High Court to Hear Case of Gun Straw Buyer

     WASHINGTON (CN) – The Supreme Court agreed Tuesday to entertain the challenge of a man convicted of acting as a straw buyer when he bought a handgun for his uncle.
     Though Bruce Abramski Jr. had assured a firearms dealer in Virginia that he was the actual purchaser of the Glock 19 handgun he bought on Nov. 17, 2009, he sold the weapon to his uncle in Pennsylvania just three days later.
     The actions might have gone unnoticed had Abramski not come under FBI scrutiny that month for a local bank robbery in Virginia.
     Apparently Abramski matched the description of the masked bank robber, and authorities were also aware that Abramski was down on his luck, having been fired from the Roanoke police department two years earlier, faced with foreclosure and separated from his wife.
     Though federal authorities never charged Abramski with the bank robbery, evidence they found with a search warrant led a grand jury to indict the man on being an illegal straw purchaser of a firearm.
     The state bank robbery charges against Abramski were dismissed in 2010, and Abramski pleaded guilty the next year to two firearms offenses, violations of Sections 922(a)(6) and 924(a)(1)(A), after failing to dismiss the charges and suppress evidence.

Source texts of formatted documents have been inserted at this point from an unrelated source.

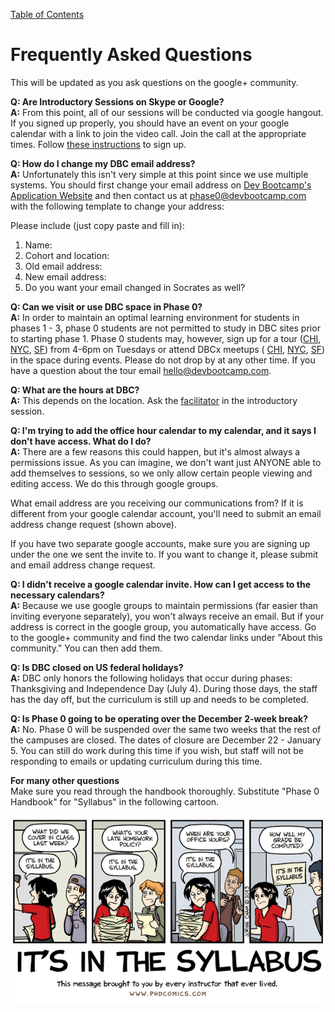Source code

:[Table of Contents](readme.md)

# Frequently Asked Questions
This will be updated as you ask questions on the google+ community. 

**Q: Are Introductory Sessions on Skype or Google?**<br>
**A:** From this point, all of our sessions will be conducted via google hangout. If you signed up properly, you should have an event on your google calendar with a link to join the video call. Join the call at the appropriate times. Follow [these instructions](intro-gps-signup.md) to sign up. 

**Q: How do I change my DBC email address?** <br>
**A:** Unfortunately this isn't very simple at this point since we use multiple systems. You should first change your email address on [Dev Bootcamp's Application Website](http://apply.devbootcamp.com/) and then contact us at phase0@devbootcamp.com with the following template to change your address: 

  Please include (just copy paste and fill in):
  
  1. Name:
  2. Cohort and location:
  3. Old email address:
  4. New email address:
  5. Do you want your email changed in Socrates as well? 

**Q: Can we visit or use DBC space in Phase 0?** <br>
**A:** In order to maintain an optimal learning environment for students in phases 1 - 3, phase 0 students are not permitted to study in DBC sites prior to starting phase 1. Phase 0 students may, however, sign up for a tour ([CHI](http://my.setmore.com/shortBookingPage/0df7e742-ac22-4daf-bb03-7d5519a01fe1), [NYC](http://my.setmore.com/shortBookingPage/64ca252f-bf57-4680-b027-c2ed82bcb493), [SF](http://my.setmore.com/shortBookingPage/df34b42d-2a7d-47d9-8a24-f8bfe36de9f0)) from 4-6pm on Tuesdays or attend DBCx meetups ( [CHI](http://www.meetup.com/Chicago-DevBootcamp-Speaker-Series/), [NYC](http://www.meetup.com/DBCx-NYC/), [SF](http://www.meetup.com/DBCx-SF-Dev-Bootcamp-San-Francisco-Open-Learning/)) in the space during events. Please do not drop by at any other time. If you have a question about the tour email hello@devbootcamp.com. 

**Q: What are the hours at DBC?** <br>
**A:** This depends on the location. Ask the [facilitator](contact-and-support-list.md) in the introductory session.

**Q: I'm trying to add the office hour calendar to my calendar, and it says I don't have access. What do I do?**<br>
**A:** There are a few reasons this could happen, but it's almost always a permissions issue. As you can imagine, we don't want just ANYONE able to add themselves to
sessions, so we only allow certain people viewing and editing access. We do this through google groups. 

What email address are you receiving our communications from? If it is different from your google calendar account, you'll need to submit an email address change request (shown above). 

If you have two separate google accounts, make sure you are signing up under the one we sent the invite to. If you want to change it, please submit and email address change request. 

**Q: I didn't receive a google calendar invite. How can I get access to the necessary calendars?**<br>
**A:** Because we use google groups to maintain permissions (far easier than inviting everyone separately), you won't always receive an email. But if your address is correct in the google group, you automatically have access. Go to the google+ community and find the two calendar links under "About this community." You can then add them. 

**Q: Is DBC closed on US federal holidays?**<br>
**A:** DBC only honors the following holidays that occur during phases: Thanksgiving and Independence Day (July 4). During those days, the staff has the day off, but the curriculum is still up and needs to be completed. 

**Q: Is Phase 0 going to be operating over the December 2-week break?**<br>
**A:** No. Phase 0 will be suspended over the same two weeks that the rest of the campuses are closed. The dates of closure are December 22 - January 5. You can still do work during this time if you wish, but staff will not be responding to emails or updating curriculum during this time. 

**For many other questions**<br>
Make sure you read through the handbook thoroughly. Substitute "Phase 0 Handbook" for "Syllabus" in the following cartoon. 

![syllabus cartoon](imgs/syllabus-cartoon.gif)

     The past January, a three-judge panel of the 4th Circuit rejected Abramski’s contentions of error.
     Abramski had maintained that his conduct was beyond the purview of the charged statutes since “both he and his uncle were legally entitled to purchase and own the Glock 19 handgun,” the court summarized.
     The appellate judges disagreed.
     “It is clear to us that the prohibition against false and fictitious statements in § 922(a)(6) is not limited to those persons who are prohibited from buying or possessing a firearm,” they wrote.
     The judges also found that the FBI had probable cause to effect the search warrant that uncovered evidence about the straw purchase.
     “The supporting affidavit for that warrant connected Abramski to the Rocky Mount bank robbery in several ways,” the court noted.
     Per their custom, the justices of the Supreme Court did not issue any comment in granting Abramski a writ of certiorari Tuesday.